The 10th Separate Guards Uman Tank Battalion "Diesel" or Diesel Battalion (10-й отдельный гвардейский Уманский танковый батальон «Дизель»; MUN 08810) is a military unit of Russian Ground Forces. Until January 1, 2023, it was part of the self-proclaimed Donetsk People's Republic (DPR).

==History==
===War in Donbas===
The unit was initially formed in July 2014 as an armored squad of the Oplot brigade.
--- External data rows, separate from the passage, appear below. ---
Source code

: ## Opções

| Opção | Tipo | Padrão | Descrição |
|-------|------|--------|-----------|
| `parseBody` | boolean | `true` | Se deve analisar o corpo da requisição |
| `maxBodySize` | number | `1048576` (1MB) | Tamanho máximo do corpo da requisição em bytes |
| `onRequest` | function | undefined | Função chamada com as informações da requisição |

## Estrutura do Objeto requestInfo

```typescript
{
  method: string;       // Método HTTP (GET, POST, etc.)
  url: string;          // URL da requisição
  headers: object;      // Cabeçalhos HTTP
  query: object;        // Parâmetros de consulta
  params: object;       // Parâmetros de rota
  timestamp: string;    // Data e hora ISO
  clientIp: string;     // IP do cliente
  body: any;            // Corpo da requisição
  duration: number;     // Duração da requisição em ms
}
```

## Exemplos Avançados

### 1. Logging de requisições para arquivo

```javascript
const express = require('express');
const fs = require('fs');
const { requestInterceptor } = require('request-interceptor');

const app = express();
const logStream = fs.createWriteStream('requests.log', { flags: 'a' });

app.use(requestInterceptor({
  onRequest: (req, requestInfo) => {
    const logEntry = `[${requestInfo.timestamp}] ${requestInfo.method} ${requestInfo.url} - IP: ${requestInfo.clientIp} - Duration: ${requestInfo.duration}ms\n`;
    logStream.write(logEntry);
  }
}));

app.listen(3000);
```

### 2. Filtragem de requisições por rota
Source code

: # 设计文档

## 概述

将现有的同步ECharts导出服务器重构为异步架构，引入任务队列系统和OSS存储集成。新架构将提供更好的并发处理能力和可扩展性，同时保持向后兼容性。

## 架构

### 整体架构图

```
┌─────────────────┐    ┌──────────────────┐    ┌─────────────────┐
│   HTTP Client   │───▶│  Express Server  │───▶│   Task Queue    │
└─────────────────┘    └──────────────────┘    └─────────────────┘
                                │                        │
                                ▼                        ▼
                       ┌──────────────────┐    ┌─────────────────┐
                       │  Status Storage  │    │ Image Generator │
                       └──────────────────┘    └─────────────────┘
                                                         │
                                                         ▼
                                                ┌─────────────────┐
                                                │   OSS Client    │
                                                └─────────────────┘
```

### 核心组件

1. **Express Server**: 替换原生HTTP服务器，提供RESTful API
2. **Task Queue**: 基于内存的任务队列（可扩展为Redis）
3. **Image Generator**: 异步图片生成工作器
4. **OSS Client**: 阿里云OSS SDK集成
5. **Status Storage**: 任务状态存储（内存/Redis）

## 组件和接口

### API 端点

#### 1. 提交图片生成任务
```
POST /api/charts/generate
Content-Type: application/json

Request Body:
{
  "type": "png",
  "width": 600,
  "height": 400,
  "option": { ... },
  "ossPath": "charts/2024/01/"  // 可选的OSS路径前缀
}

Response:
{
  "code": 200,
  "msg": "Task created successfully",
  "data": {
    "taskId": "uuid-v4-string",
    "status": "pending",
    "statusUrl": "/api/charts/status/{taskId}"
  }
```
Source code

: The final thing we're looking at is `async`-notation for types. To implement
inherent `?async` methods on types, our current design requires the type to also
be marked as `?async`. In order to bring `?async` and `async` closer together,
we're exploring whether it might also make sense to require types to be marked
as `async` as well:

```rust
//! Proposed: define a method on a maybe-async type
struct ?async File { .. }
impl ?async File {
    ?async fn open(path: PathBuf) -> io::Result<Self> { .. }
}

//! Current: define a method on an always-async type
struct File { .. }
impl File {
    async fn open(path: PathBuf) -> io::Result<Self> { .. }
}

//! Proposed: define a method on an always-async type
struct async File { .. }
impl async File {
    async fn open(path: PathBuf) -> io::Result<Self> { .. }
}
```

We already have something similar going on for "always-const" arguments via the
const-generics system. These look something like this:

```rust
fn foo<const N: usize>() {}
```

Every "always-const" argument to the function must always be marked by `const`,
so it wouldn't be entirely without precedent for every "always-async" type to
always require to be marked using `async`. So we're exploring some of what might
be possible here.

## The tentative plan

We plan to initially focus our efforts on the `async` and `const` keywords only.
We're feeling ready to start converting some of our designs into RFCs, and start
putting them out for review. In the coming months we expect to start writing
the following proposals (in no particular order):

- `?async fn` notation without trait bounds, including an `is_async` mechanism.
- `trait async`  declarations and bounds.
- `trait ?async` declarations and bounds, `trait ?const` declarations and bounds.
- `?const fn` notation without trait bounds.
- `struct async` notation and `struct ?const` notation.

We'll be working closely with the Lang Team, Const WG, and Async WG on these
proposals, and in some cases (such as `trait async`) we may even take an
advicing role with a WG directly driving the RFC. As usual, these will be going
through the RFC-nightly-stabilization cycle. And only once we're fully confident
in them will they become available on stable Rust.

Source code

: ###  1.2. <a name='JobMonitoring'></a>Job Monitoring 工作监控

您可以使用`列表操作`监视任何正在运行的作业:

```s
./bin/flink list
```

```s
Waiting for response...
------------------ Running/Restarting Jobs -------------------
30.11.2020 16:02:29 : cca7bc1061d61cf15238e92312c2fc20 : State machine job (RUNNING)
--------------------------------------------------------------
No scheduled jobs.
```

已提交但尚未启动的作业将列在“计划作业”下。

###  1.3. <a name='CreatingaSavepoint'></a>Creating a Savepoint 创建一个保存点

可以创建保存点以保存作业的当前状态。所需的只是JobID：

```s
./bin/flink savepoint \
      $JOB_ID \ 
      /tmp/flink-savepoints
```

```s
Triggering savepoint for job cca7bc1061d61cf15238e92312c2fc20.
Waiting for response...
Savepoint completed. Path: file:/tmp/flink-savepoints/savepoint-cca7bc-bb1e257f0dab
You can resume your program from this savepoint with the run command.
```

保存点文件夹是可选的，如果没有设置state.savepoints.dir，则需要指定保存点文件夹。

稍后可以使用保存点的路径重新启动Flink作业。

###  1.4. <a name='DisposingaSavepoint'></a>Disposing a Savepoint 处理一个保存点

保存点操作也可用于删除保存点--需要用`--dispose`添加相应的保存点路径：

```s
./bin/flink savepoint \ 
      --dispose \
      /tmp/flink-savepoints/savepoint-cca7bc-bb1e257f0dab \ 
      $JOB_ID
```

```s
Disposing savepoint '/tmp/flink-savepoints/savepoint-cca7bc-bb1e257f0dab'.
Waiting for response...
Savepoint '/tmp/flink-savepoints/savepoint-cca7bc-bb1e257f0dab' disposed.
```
In October it was reformed into a separate mechanized squad and in May 2015 it received the battle banner and the honorary designation "Uman", named after the Soviet 13th Separate Uman Tank Regiment from World War II. In July it was reformed again into a separate tank battalion.

The battalion took part in numerous battles of the War in Donbas such as the Battle in Shakhtarsk Raion and the Battle of Debaltseve. Two servicemen of the battalion, lieutenants Alferov N.N. and Nyrkov R.V. were awarded the title of Hero of the Donetsk People's Republic posthumously. On 11 November 2019 the unit was awarded the "Guards" title.

Diesel was the most known tank unit of the DPR and often participated in tank biathlons conducted on the training range near Ternove. The unit reportedly had a female tank commander in its ranks.

=== Russian Invasion of Ukraine ===
In January 2023, the battalion was incorporated into the Russian Armed Forces as part of the 1st Donetsk Army Corps and was renamed as the 10th Separate Tank Battalion.